__TASK DIRECTIONS__
Swap "phylum" for "division" in the data, starting from the first line and stopping after the line that contains "genus: Bignonia", and return only those lines with every other character unchanged.

__DATA SHOWN__
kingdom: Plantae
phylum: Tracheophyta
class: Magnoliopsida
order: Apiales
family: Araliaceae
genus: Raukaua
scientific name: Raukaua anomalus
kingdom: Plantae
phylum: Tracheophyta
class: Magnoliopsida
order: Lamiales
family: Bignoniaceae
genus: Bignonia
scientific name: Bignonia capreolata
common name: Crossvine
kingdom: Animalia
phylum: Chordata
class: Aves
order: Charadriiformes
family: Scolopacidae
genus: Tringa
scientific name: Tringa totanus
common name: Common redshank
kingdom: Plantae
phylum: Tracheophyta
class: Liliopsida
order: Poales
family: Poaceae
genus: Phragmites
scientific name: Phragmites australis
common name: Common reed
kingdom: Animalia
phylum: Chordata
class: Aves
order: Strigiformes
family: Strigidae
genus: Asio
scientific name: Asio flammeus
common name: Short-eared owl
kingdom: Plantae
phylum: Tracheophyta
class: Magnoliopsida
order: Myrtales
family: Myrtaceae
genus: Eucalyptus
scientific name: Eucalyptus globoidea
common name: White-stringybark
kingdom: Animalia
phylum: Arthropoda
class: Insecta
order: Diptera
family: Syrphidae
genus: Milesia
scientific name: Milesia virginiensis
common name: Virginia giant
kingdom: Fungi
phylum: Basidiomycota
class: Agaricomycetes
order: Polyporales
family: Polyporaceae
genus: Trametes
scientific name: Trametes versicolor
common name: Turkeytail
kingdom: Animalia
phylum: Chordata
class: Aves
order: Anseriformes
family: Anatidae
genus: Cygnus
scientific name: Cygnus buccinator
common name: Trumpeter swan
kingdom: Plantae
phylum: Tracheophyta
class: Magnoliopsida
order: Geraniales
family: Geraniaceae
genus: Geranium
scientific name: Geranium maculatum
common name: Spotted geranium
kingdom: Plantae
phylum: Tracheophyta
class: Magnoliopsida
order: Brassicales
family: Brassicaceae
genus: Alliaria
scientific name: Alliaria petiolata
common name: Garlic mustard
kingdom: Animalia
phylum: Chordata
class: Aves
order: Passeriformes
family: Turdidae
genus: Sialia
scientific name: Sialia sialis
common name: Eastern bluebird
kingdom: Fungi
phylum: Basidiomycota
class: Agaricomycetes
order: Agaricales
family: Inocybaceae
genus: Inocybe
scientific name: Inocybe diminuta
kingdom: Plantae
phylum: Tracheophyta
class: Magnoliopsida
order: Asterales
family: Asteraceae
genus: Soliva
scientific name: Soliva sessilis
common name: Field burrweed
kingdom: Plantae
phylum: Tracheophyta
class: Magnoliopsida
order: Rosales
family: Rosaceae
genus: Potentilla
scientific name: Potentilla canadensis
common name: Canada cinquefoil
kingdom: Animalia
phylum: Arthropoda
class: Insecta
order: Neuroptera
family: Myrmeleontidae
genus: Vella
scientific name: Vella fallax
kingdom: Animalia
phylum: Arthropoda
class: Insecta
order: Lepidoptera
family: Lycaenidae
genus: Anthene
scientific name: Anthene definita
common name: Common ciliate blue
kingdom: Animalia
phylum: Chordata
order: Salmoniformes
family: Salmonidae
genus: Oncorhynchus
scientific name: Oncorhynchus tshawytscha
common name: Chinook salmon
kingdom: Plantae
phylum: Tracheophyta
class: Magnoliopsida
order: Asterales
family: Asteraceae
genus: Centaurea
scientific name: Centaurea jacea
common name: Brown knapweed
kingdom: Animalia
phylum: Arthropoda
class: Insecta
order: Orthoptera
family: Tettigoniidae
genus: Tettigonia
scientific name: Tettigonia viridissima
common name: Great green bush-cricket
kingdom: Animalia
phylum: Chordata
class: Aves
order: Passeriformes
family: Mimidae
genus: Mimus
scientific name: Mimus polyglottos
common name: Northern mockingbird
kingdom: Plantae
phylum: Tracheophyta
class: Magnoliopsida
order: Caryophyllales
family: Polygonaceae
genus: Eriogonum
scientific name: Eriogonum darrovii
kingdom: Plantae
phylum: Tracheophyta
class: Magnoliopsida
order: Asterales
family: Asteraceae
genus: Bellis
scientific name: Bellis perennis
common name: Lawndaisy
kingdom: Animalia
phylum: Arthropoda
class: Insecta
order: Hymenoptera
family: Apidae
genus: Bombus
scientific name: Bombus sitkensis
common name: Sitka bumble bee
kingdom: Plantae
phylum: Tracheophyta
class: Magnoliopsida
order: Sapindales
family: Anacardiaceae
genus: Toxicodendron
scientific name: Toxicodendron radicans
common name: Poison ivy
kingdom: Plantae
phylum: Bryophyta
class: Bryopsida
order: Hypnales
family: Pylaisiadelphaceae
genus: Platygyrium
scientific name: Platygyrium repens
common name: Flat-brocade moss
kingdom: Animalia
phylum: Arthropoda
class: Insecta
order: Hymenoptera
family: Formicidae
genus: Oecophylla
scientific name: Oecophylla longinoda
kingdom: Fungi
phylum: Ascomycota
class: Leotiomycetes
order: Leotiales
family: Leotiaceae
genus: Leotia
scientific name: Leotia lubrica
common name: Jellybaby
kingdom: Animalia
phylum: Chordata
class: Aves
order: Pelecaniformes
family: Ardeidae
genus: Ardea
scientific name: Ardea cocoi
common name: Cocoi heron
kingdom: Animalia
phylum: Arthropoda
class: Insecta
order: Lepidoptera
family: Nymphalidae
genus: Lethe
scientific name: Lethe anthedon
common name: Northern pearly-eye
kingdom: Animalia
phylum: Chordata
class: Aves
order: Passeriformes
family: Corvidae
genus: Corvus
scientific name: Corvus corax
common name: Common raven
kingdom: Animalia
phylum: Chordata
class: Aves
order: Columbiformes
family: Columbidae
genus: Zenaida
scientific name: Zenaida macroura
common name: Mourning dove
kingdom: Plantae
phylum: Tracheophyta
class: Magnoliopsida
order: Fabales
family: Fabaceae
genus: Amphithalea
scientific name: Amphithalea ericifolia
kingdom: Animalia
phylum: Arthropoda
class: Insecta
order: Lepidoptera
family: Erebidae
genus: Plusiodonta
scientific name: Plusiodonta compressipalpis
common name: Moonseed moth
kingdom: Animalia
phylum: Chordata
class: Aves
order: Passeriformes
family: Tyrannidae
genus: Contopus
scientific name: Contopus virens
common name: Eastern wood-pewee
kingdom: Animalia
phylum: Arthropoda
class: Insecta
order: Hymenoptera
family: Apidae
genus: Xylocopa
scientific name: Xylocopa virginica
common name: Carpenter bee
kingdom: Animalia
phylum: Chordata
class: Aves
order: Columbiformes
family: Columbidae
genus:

__RESULT__
kingdom: Plantae
division: Tracheophyta
class: Magnoliopsida
order: Apiales
family: Araliaceae
genus: Raukaua
scientific name: Raukaua anomalus
kingdom: Plantae
division: Tracheophyta
class: Magnoliopsida
order: Lamiales
family: Bignoniaceae
genus: Bignonia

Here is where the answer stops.